Jenkins was one of the top high school football players in the class of 2009. Scout.com ranked him as the No. 7 overall player and the No. 1 linebacker, while Rivals.com ranked him the No. 10 overall recruit and No. 2 at linebacker. Jenkins announced his decision to attend Florida on National Signing Day, February 4, 2009.

==College career==
Jenkins accepted an athletic scholarship to attend the University of Florida, where he played for coach Urban Meyer and coach Will Muschamp's Florida Gators football teams from 2009 to 2012. He redshirted his first year as a Gator in 2009, appearing in only two games with two registered tackles.

During his second college season in 2010, Jenkins began the season as the team's starting middle linebacker, a role which he held throughout most of the year. Despite the Gators' struggles, Jenkins developed into one of the squad's defensive leaders. He finished the season second on the team in tackles with 73, and also recorded one interception and one fumble recovery. At the conclusion of the season, Jenkins was voted to the 2010 Freshman All-American team by the Southeastern Conference coaches.

In 2011, Jenkins started 12 games at weakside linebacker, missing only the Vanderbilt game due to injury. He finished the season third on the team in tackles (75) and second in breakups (6), adding 6.0 tackles for a loss (37 yards), 2.0 sacks (20 yards), three quarterback hurries, a forced fumble and a 75-yard interception return for a touchdown.
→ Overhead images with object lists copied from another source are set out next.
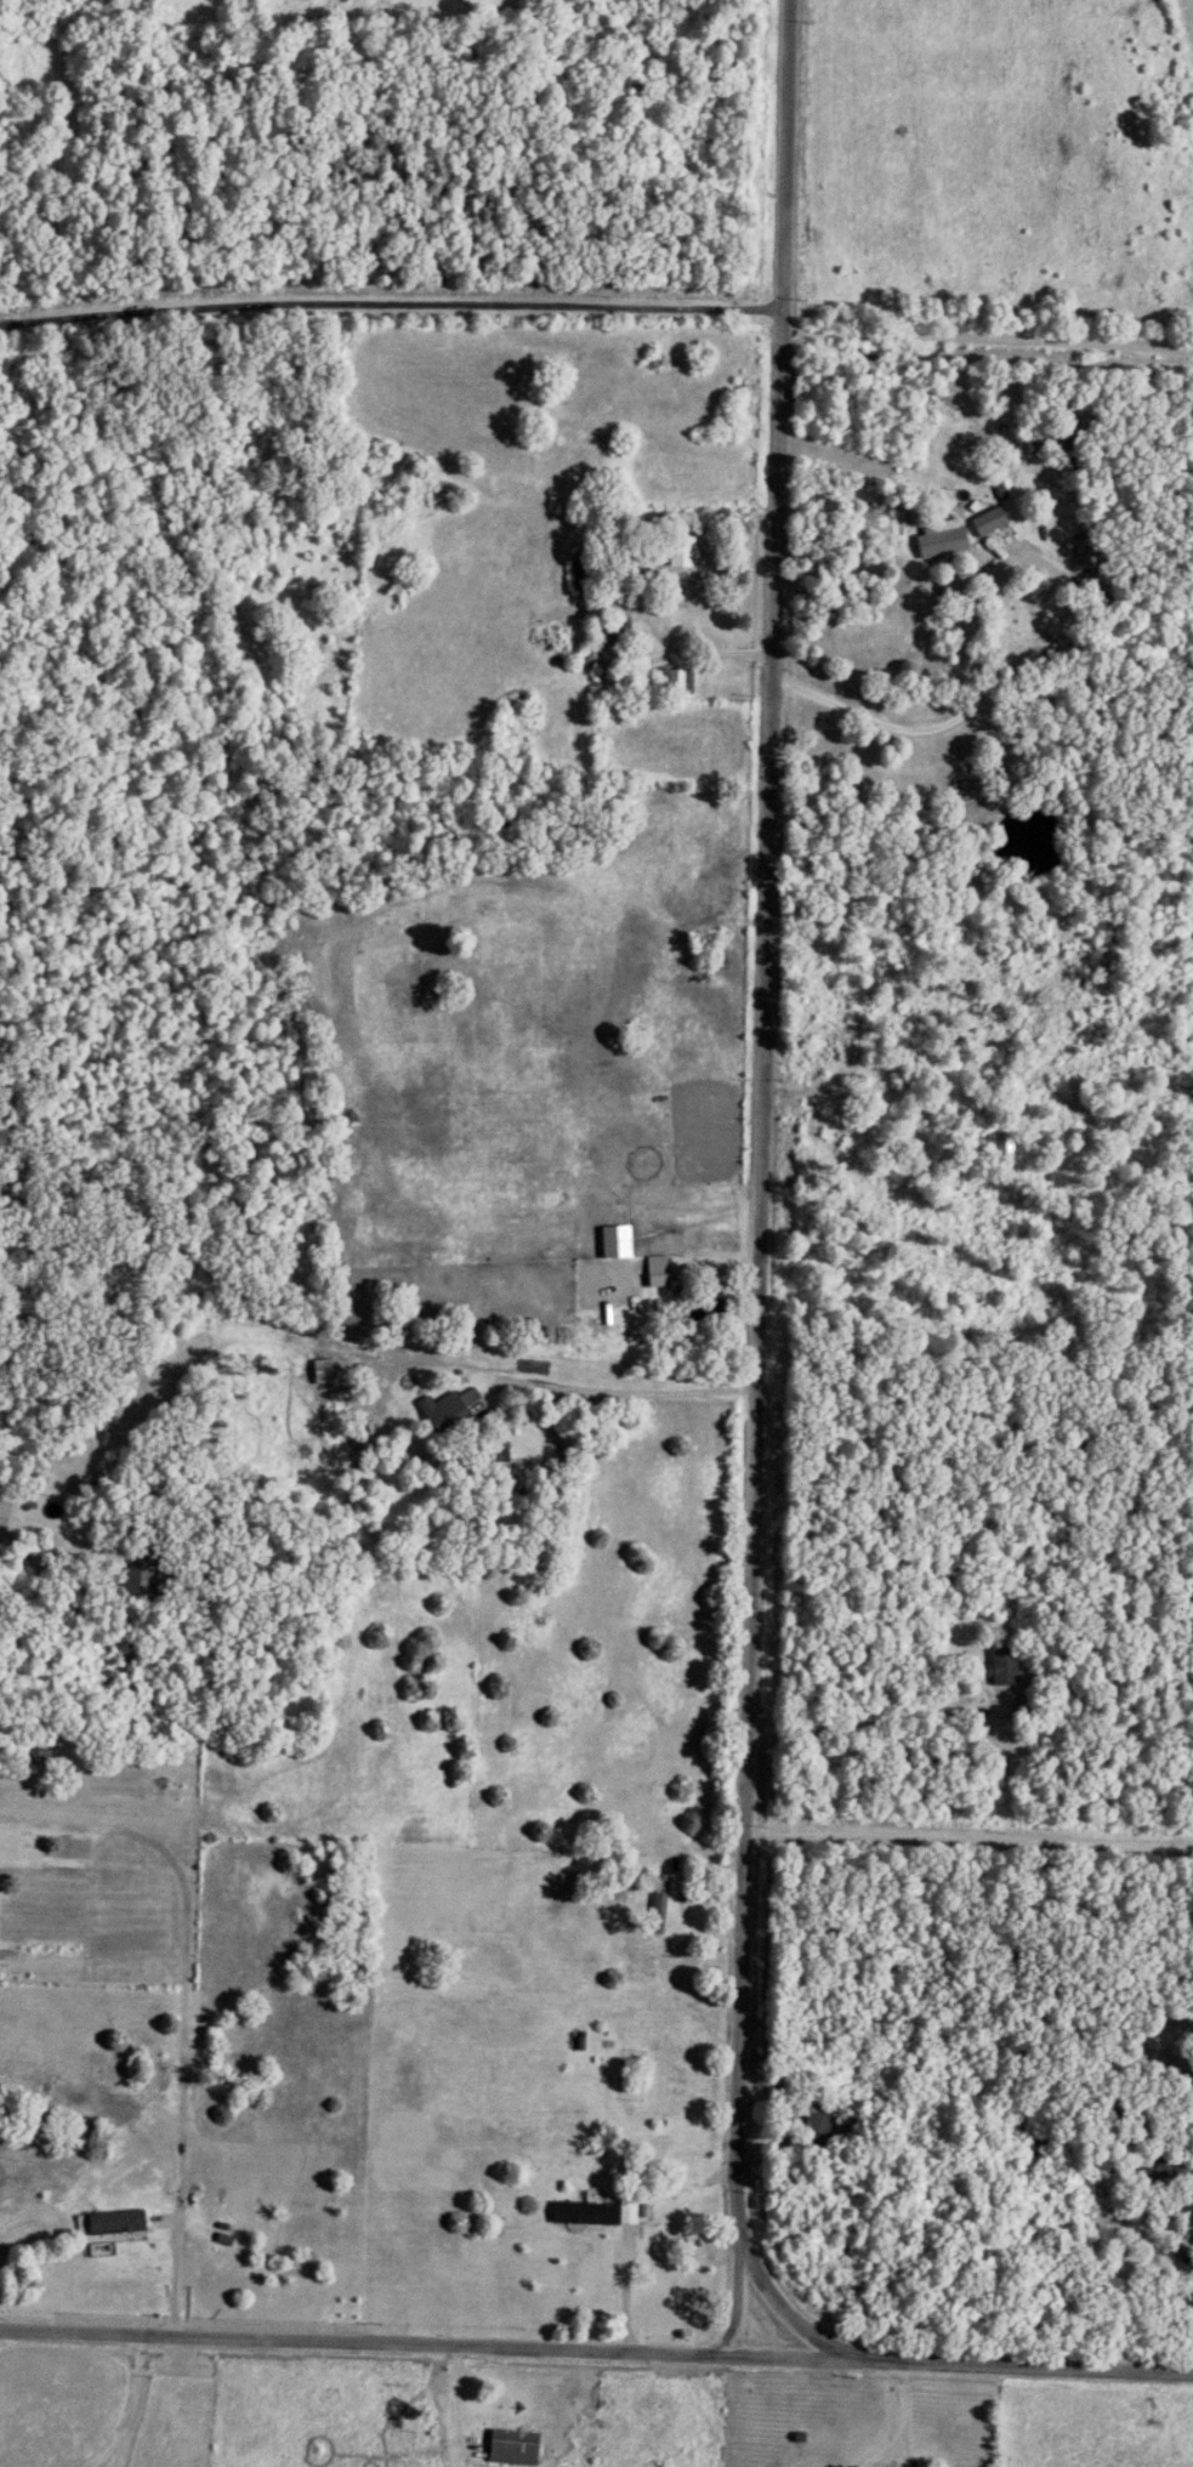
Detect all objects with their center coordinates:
road: (392, 303)
road: (989, 336)
building: (983, 515)
building: (935, 541)
building: (1078, 548)
building: (676, 552)
road: (1030, 553)
building: (618, 627)
building: (671, 682)
building: (690, 683)
road: (896, 727)
building: (883, 1105)
building: (1000, 1145)
road: (761, 1175)
building: (655, 1269)
building: (701, 1308)
road: (624, 1392)
building: (448, 1412)
building: (489, 1454)
building: (1001, 1668)
road: (855, 1721)
building: (36, 1757)
road: (971, 1829)
building: (661, 1900)
building: (819, 2133)
building: (1168, 2169)
building: (580, 2214)
building: (624, 2215)
road: (785, 2308)
road: (367, 2341)
road: (786, 2352)
road: (1015, 2359)
road: (455, 2405)
road: (131, 2407)
road: (904, 2421)
building: (355, 2443)
building: (511, 2449)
On November 10, 2012, against UL-Lafayette, with the score tied at 20, Jenkins returned a blocked punt 36 yards for a touchdown, giving Florida a 27-20 lead with :02 left in the fourth quarter. Florida would go on to win the game.

==Professional career==
===Miami Dolphins===
The Miami Dolphins selected Jenkins in the fourth round, 104th pick overall, of the 2013 NFL draft. Jenkins took the starting job due to the injury issues surrounding the teams linebacker corps. In his second year, Jenkins wound up leading the team in tackles with 110 on the season.

===Oakland Raiders===
On March 20, 2017, Jenkins signed with the Oakland Raiders. On September 2, Jenkins was placed on injured reserve, but was released two days later with a settlement.

===Buffalo Bills===
On September 12, 2017, Jenkins signed with the Buffalo Bills. He was released by the Bills on September 19.

===Houston Texans===
On October 25, 2017, Jenkins signed with the Houston Texans.

==NFL career statistics==

Legend
| Bold | Career high |

===Regular season===

Year: Team; Games; Tackles; Interceptions; Fumbles
GP: GS; Cmb; Solo; Ast; Sck; TFL; Int; Yds; TD; Lng; PD; FF; FR; Yds; TD
2013: MIA; 16; 0; 17; 15; 2; 0.0; 0; 0; 0; 0; 0; 0; 0; 0; 0; 0
2014: MIA; 15; 14; 110; 83; 27; 3.5; 9; 0; 0; 0; 0; 1; 2; 0; 0; 0
2015: MIA; 13; 13; 71; 50; 21; 0.0; 6; 0; 0; 0; 0; 3; 1; 1; 0; 0
2016: MIA; 9; 7; 29; 15; 14; 0.0; 2; 0; 0; 0; 0; 1; 0; 0; 0; 0
2017: HOU; 7; 1; 11; 9; 2; 0.0; 1; 0; 0; 0; 0; 0; 0; 0; 0; 0
60; 35; 238; 172; 66; 3.5; 18; 0; 0; 0; 0; 5; 3; 1; 0; 0

===Playoffs===

Year: Team; Games; Tackles; Interceptions; Fumbles
GP: GS; Cmb; Solo; Ast; Sck; TFL; Int; Yds; TD; Lng; PD; FF; FR; Yds; TD
2016: MIA; 1; 1; 2; 2; 0; 0.0; 0; 0; 0; 0; 0; 0; 0; 0; 0; 0
1; 1; 2; 2; 0; 0.0; 0; 0; 0; 0; 0; 0; 0; 0; 0; 0

==Personal life==
His parents are Maurice Jenkins and Stephanie Hall. His father is an architect in the Washington Metropolitan Area and his mother played basketball at Howard and is a black belt in karate. His mother also worked as a supervisor at a correctional facility in Montgomery County. The name Jelani is Swahili for "mighty". His parents devised a three-page matrix of Jenkin's college choices, breaking down schools by categories such as world academic ranking, graduation rates, diversity, and number of NFL draft picks in the past five years. He was also an accomplished track athlete in high school, running the 100 metres in 11.14 seconds, and throwing the discus 137 ft 2 in.